In Dies, à l’origine…

Que l’on soit anonyme ou célèbre, jeune ou vieux, riche ou pauvre, noir ou blanc, juif ou musulman… Nous avons TOUS quelque chose à voir avec l’histoire. La raison à cela est simple : nous SOMMES l’histoire. Nous l’écrivons en vivant, jour après jour («in dies», en latin).

Pourtant, nous avons beau être les principaux acteurs de notre présent, nous n’en comprenons pas toujours le cheminement. Pour y remédier, il faut alors se tourner vers le passé, ce puits sans fonds de réponses à nos questions !
A l’échelle individuelle ou collective, nous trouvons ainsi toujours une raison à ce que nous vivons : il s’agit de l’héritage. Sur le plan génétique, politique, religieux ou encore culturel, il a forgé le monde tel qu’il est et détermine donc sa façon d’évoluer.

Cet héritage précieux, nous l’apprenons à l’école, avec ses dates et les événements qui s’y rattachent, ses rois et ses reines, ses dictateurs et ses traîtres, ses guerres et ses séismes, ses héros et ses découvertes. Malheureusement, la densité du programme d’enseignement ne permet pas de s’attarder sur chacune de ces histoires, et donc de les replacer à hauteur d’homme, de femme et d’enfant ordinaires. Cette matière scolaire devient ainsi l’une des plus détestées par les élèves. Au mieux, elle indiffère.
Parfois cependant, un professeur d’histoire parvient à changer la donne. Sans papier, sans livre ni stylo, il captive littéralement son auditoire en… racontant l’histoire.

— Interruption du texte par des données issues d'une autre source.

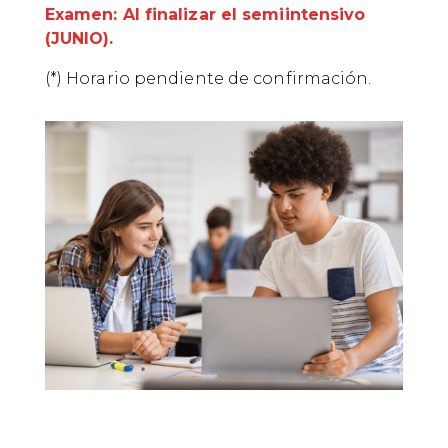
Examen: Al finalizar el semiintensivo
(JUNIO).
(*) Horario pendiente de confirmación.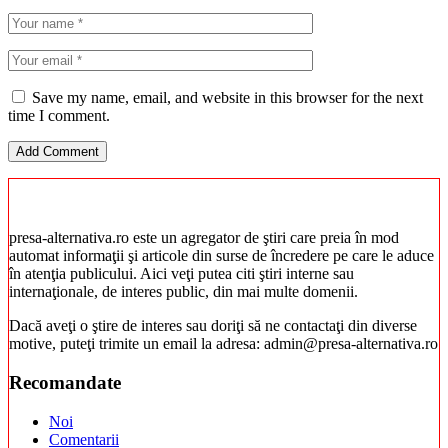
Save my name, email, and website in this browser for the next
time I comment.
presa-alternativa.ro este un agregator de ştiri care preia în mod
automat informaţii şi articole din surse de încredere pe care le aduce
în atenţia publicului. Aici veţi putea citi ştiri interne sau
internaţionale, de interes public, din mai multe domenii.
Dacă aveţi o ştire de interes sau doriţi să ne contactaţi din diverse
motive, puteţi trimite un email la adresa: admin@presa-alternativa.ro
Recomandate
Noi
Comentarii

J’ai eu cette chance, en Terminale. Mieux vaut tard que jamais !
Grâce à lui, je me suis réconciliée avec cette matière. Je l’ai étudiée en y intégrant la dose d’humanité qu’il convenait de donner à ses acteurs. Le passé et du même coup, le présent, se sont alors révélés non seulement très accessibles mais aussi véritablement passionnants!

Plusieurs années après, de retour à mes premières amours sans les avoir jamais vraiment quittées, je souhaite pouvoir offrir à mon tour cette même possibilité de se réconcilier avec l’histoire, sinon de l’aimer tout court ! J’ai pour cela choisi de prendre la date du jour et de raconter l’une des nombreuses anecdotes qui s’y rattachent et qui font, ensemble, la grande histoire de notre temps.
Une façon, je l’espère, de rendre justice à cette matière, bête noire de trop nombreux enfants, et de contribuer à régler leur petit différend !

Astrid Delarue


Mon parcours, en quelques dates…

Astrid Delarue

27 mai 2004 : Obtention d’une Maîtrise d’Histoire avec mention sur Les étudiants parisiens sous le Consulat et le Premier Empire.

4 juillet 2005 : Secrétaire de rédaction, iconographe et rédactrice pour le magazine La France en guerre, 1939-1945 (Groupe Hommell).

19 juin 2006 : Journaliste Culture, rédactrice bimédia et chef du service Documentaires & Magazines pour le magazine Télécâble Sat Hebdo (Bauer Media Group).

15 juin 2020 : Lancement de In Dies, projet personnel, sinon innovant, gratifiant par l’investissement qu’il requiert et l’envie de partager qu’il suscite.
Il m’offre la possibilité de donner corps, ensemble, à mes passions pour l’histoire, l’écriture, la recherche et l’humain.